> Information
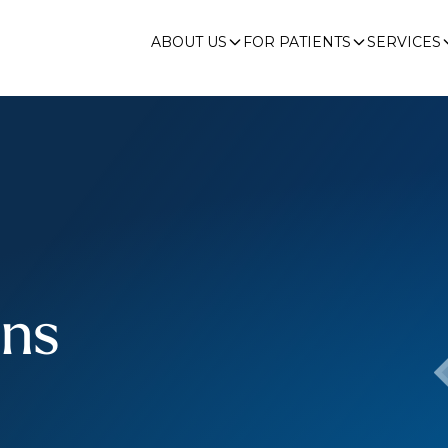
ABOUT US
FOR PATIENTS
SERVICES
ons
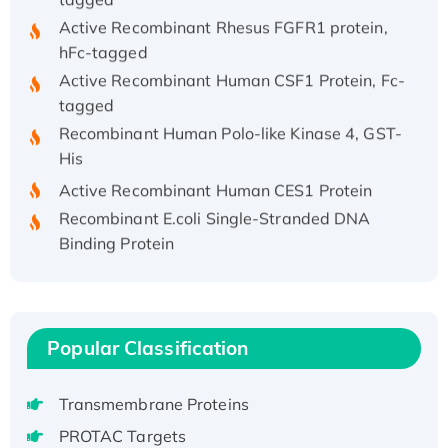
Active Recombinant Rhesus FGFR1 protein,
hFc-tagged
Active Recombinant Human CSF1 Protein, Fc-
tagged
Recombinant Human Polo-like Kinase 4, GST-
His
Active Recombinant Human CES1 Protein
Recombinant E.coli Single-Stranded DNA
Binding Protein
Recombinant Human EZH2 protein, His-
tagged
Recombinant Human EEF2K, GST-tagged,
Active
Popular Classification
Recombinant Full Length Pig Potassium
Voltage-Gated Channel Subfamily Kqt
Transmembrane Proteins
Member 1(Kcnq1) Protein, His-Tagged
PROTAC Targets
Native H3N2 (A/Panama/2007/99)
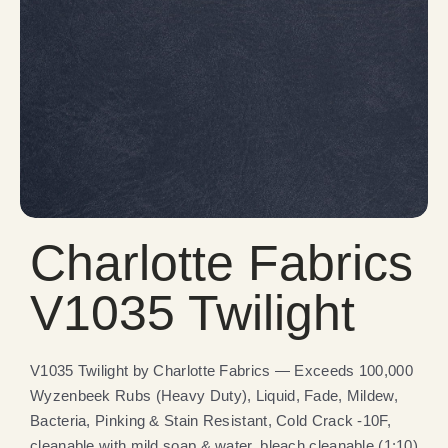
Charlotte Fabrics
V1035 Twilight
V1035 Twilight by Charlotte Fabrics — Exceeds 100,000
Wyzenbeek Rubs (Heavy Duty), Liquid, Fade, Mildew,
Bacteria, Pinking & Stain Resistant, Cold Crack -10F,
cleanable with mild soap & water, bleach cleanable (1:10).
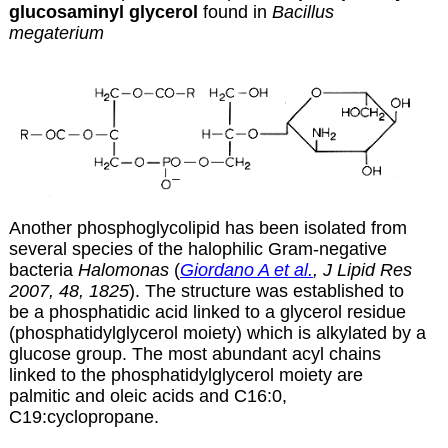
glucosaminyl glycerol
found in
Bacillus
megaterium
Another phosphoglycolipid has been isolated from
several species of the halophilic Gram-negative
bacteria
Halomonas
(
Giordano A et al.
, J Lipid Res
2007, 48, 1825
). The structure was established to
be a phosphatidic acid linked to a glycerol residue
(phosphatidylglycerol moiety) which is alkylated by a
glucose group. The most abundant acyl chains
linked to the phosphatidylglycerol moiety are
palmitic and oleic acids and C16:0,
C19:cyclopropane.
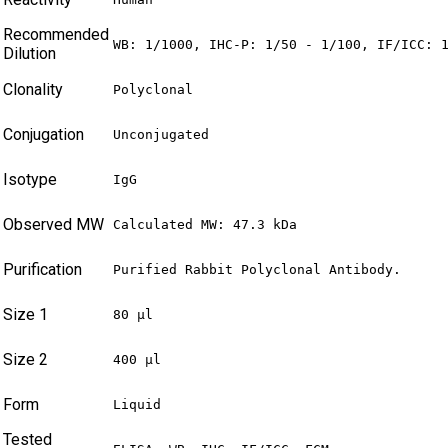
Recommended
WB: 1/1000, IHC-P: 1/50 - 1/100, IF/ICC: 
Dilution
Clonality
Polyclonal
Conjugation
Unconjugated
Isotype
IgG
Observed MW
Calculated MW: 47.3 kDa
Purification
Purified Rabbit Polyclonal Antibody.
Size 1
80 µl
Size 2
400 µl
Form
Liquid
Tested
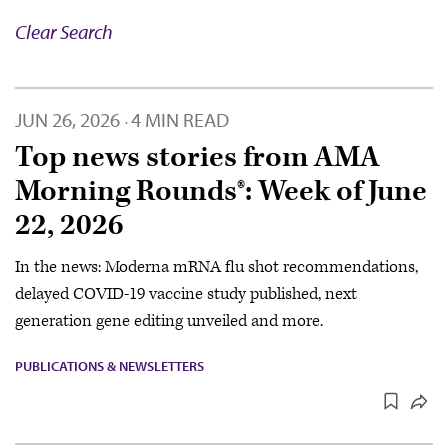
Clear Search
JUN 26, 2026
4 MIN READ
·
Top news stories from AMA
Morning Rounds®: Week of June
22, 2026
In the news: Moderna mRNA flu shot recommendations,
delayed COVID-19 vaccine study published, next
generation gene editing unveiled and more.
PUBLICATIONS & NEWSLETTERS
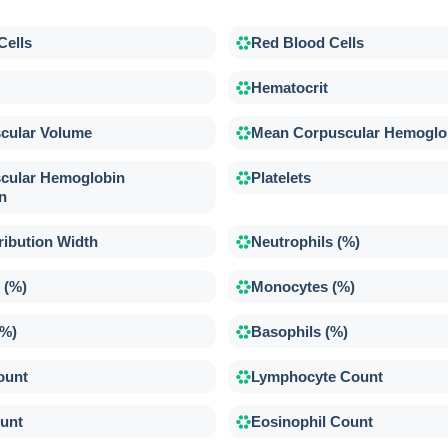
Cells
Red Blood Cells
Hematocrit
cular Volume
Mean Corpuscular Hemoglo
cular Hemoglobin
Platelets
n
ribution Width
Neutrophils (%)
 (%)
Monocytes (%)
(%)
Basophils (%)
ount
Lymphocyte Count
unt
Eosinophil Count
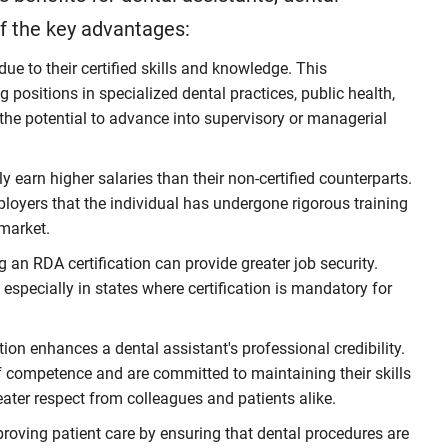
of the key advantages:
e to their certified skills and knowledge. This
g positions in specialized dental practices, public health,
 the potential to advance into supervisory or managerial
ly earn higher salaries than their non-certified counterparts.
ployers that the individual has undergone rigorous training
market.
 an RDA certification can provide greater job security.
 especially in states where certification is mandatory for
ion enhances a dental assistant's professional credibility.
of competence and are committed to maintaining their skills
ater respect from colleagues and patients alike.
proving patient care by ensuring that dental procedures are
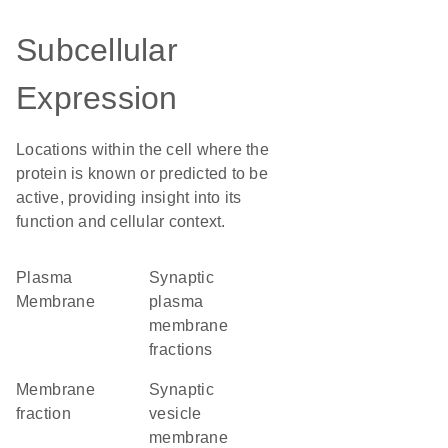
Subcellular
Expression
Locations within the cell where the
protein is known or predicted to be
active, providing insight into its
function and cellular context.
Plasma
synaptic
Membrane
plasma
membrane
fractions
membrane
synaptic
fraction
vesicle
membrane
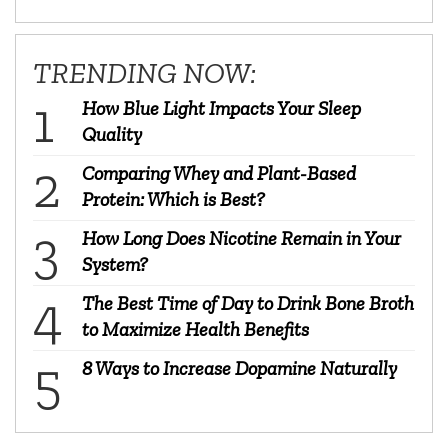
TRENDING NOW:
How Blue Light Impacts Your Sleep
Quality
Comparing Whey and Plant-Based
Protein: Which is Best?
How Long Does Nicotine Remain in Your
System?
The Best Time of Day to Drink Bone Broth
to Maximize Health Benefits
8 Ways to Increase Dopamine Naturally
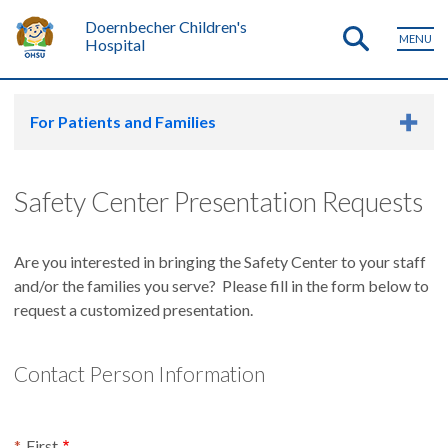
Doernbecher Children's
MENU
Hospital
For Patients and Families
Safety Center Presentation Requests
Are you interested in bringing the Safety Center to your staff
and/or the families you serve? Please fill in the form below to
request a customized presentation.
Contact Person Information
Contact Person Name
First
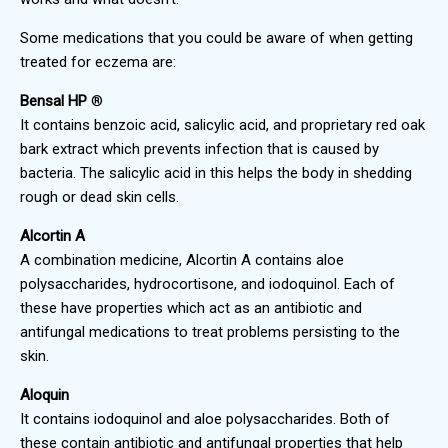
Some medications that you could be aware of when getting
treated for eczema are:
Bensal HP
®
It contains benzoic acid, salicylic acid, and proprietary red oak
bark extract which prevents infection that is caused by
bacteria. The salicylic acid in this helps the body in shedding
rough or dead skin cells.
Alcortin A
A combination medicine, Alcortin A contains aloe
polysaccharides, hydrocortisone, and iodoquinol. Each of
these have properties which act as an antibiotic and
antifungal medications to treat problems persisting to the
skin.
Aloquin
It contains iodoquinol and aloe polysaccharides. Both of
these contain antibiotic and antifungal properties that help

> Assignment
Restate all of the data word for word and include no pictures.

> Problem solution
ABOUT US
FOR PATIENTS
SERVICES
ons
Active Recombinant Rhesus FGFR1 protein,
hFc-tagged
Active Recombinant Human CSF1 Protein, Fc-
tagged
Recombinant Human Polo-like Kinase 4, GST-
His
Active Recombinant Human CES1 Protein
Recombinant E.coli Single-Stranded DNA
Binding Protein
Recombinant Human EZH2 protein, His-
tagged
Recombinant Human EEF2K, GST-tagged,
Active
Popular Classification
Recombinant Full Length Pig Potassium
Voltage-Gated Channel Subfamily Kqt
Transmembrane Proteins
Member 1(Kcnq1) Protein, His-Tagged
PROTAC Targets
Native H3N2 (A/Panama/2007/99)
Charlotte Fabrics
V1035 Twilight
V1035 Twilight by Charlotte Fabrics — Exceeds 100,000
Wyzenbeek Rubs (Heavy Duty), Liquid, Fade, Mildew,
Bacteria, Pinking & Stain Resistant, Cold Crack -10F,
cleanable with mild soap & water, bleach cleanable (1:10).
glucosaminyl glycerol
found in
Bacillus
megaterium
Another phosphoglycolipid has been isolated from
several species of the halophilic Gram-negative
bacteria
Halomonas
(
Giordano A et al.
, J Lipid Res
2007, 48, 1825
). The structure was established to
be a phosphatidic acid linked to a glycerol residue
(phosphatidylglycerol moiety) which is alkylated by a
glucose group. The most abundant acyl chains
linked to the phosphatidylglycerol moiety are
palmitic and oleic acids and C16:0,
C19:cyclopropane.
Recommended
WB: 1/1000, IHC-P: 1/50 - 1/100, IF/ICC: 
Dilution
Clonality
Polyclonal
Conjugation
Unconjugated
Isotype
IgG
Observed MW
Calculated MW: 47.3 kDa
Purification
Purified Rabbit Polyclonal Antibody.
Size 1
80 µl
Size 2
400 µl
Form
Liquid
Tested
Clear Search
JUN 26, 2026
4 MIN READ
·
Top news stories from AMA
Morning Rounds®: Week of June
22, 2026
In the news: Moderna mRNA flu shot recommendations,
delayed COVID-19 vaccine study published, next
generation gene editing unveiled and more.
PUBLICATIONS & NEWSLETTERS
Cells
Red Blood Cells
Hematocrit
cular Volume
Mean Corpuscular Hemoglo
cular Hemoglobin
Platelets
n
ribution Width
Neutrophils (%)
 (%)
Monocytes (%)
(%)
Basophils (%)
ount
Lymphocyte Count
unt
Eosinophil Count
of the key advantages:
e to their certified skills and knowledge. This
g positions in specialized dental practices, public health,
 the potential to advance into supervisory or managerial
ly earn higher salaries than their non-certified counterparts.
ployers that the individual has undergone rigorous training
market.
 an RDA certification can provide greater job security.
 especially in states where certification is mandatory for
ion enhances a dental assistant's professional credibility.
of competence and are committed to maintaining their skills
ater respect from colleagues and patients alike.
proving patient care by ensuring that dental procedures are
Subcellular
Expression
Locations within the cell where the
protein is known or predicted to be
active, providing insight into its
function and cellular context.
Plasma
synaptic
Membrane
plasma
membrane
fractions
membrane
synaptic
fraction
vesicle
membrane
TRENDING NOW:
How Blue Light Impacts Your Sleep
Quality
Comparing Whey and Plant-Based
Protein: Which is Best?
How Long Does Nicotine Remain in Your
System?
The Best Time of Day to Drink Bone Broth
to Maximize Health Benefits
8 Ways to Increase Dopamine Naturally
Doernbecher Children's
MENU
Hospital
For Patients and Families
Safety Center Presentation Requests
Are you interested in bringing the Safety Center to your staff
and/or the families you serve? Please fill in the form below to
request a customized presentation.
Contact Person Information
Contact Person Name
First
Some medications that you could be aware of when getting
treated for eczema are:
Bensal HP
®
It contains benzoic acid, salicylic acid, and proprietary red oak
bark extract which prevents infection that is caused by
bacteria. The salicylic acid in this helps the body in shedding
rough or dead skin cells.
Alcortin A
A combination medicine, Alcortin A contains aloe
polysaccharides, hydrocortisone, and iodoquinol. Each of
these have properties which act as an antibiotic and
antifungal medications to treat problems persisting to the
skin.
Aloquin
It contains iodoquinol and aloe polysaccharides. Both of
these contain antibiotic and antifungal properties that help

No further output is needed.